22 of 24 people found the following review helpful:
5.0 out of 5 stars Wonderfully jovial romp through teen angst and discovery, January 12, 2005
By 
Brian Oswald is a junior at an all boys Catholic high school, and his best friend, Gretchen, is a slightly overweight punk girl with dyed pink hair. Brian's parents are going through a slow but steady separation while Gretchen's mother is recently deceased. Both live in a town in Chicago that is still dealing with fairly severe segregation issues. Both are attempting to find their way through the various labyrinthine perils that make up the high school experience for most kids. Both want desperately to belong and feel cared for, traipsing around wearing a façade in order to be accepted, making sure they fit neatly into little niches. And yet both are also struggling to grasp their own individual identities.

Like most students, music is a huge part of Brian and Gretchen's lives. Brian loves metal and rock music, while Gretchen is "into" the punk scene. Brian's life unfolds in front of him like the meticulously arranged order of lyrical songs on a mixed tape. If only the events within life itself were so meticulously arranged...
=-=-=-=-=
== WHAT THE TASK REQUIRES ==
Reproduce the book review above word for word, from its opening line to its final sentence.
=-=-=-=-=
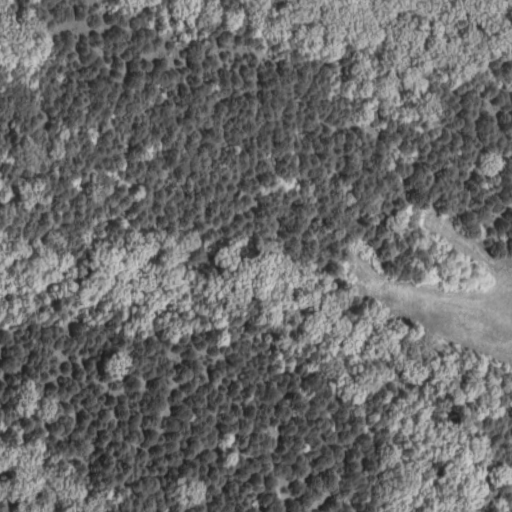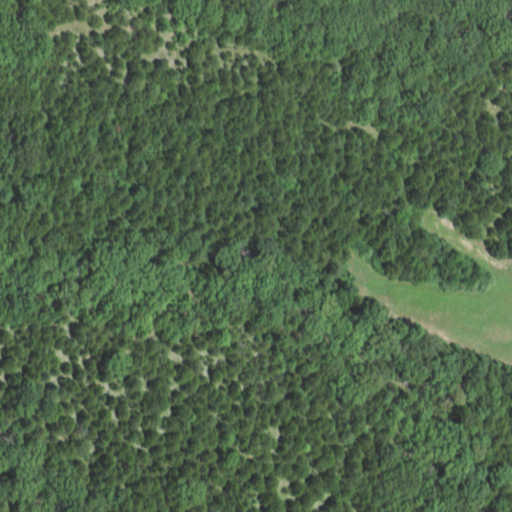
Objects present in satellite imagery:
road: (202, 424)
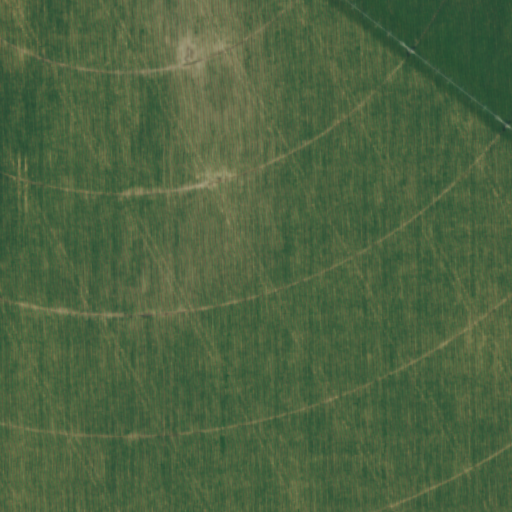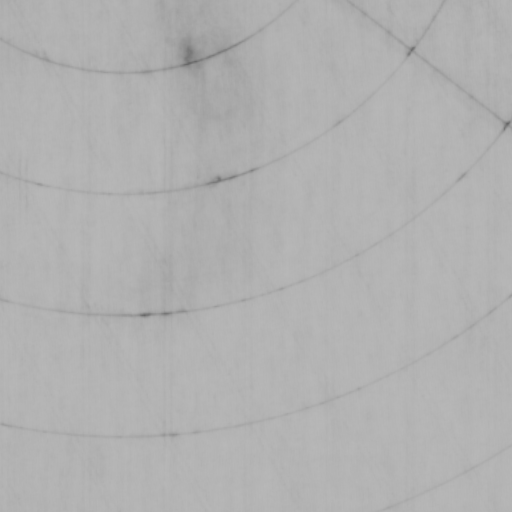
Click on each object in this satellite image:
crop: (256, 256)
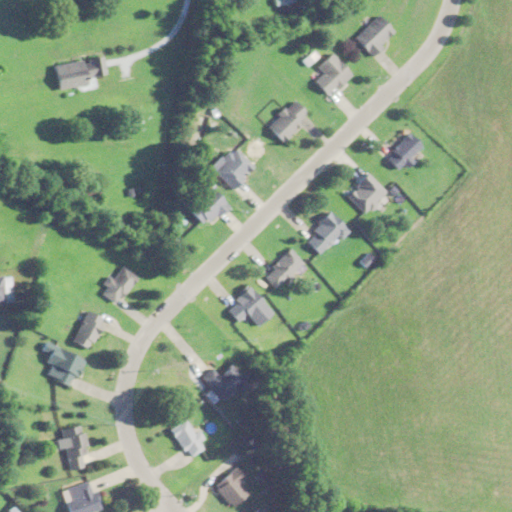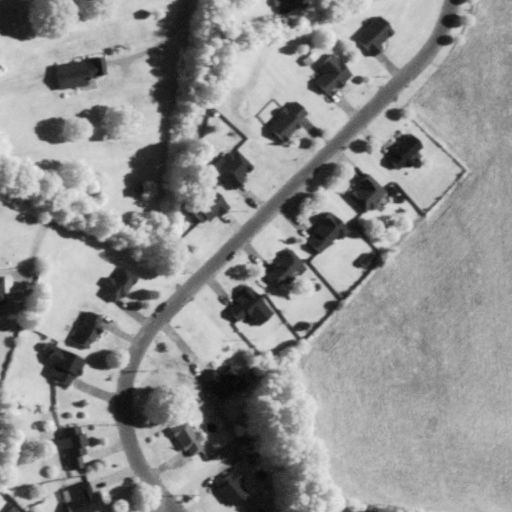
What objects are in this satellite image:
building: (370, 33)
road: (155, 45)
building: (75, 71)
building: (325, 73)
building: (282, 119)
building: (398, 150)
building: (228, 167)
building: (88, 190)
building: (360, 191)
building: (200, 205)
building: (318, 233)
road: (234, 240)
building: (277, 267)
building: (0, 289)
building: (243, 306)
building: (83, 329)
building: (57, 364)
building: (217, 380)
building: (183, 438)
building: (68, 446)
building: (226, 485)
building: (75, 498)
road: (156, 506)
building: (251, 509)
=-=-=-=-=
== ANSWER FOR THIS EXERCISE ==
22 of 24 people found the following review helpful:
5.0 out of 5 stars Wonderfully jovial romp through teen angst and discovery, January 12, 2005
By 
Brian Oswald is a junior at an all boys Catholic high school, and his best friend, Gretchen, is a slightly overweight punk girl with dyed pink hair. Brian's parents are going through a slow but steady separation while Gretchen's mother is recently deceased. Both live in a town in Chicago that is still dealing with fairly severe segregation issues. Both are attempting to find their way through the various labyrinthine perils that make up the high school experience for most kids. Both want desperately to belong and feel cared for, traipsing around wearing a façade in order to be accepted, making sure they fit neatly into little niches. And yet both are also struggling to grasp their own individual identities.

Like most students, music is a huge part of Brian and Gretchen's lives. Brian loves metal and rock music, while Gretchen is "into" the punk scene. Brian's life unfolds in front of him like the meticulously arranged order of lyrical songs on a mixed tape. If only the events within life itself were so meticulously arranged...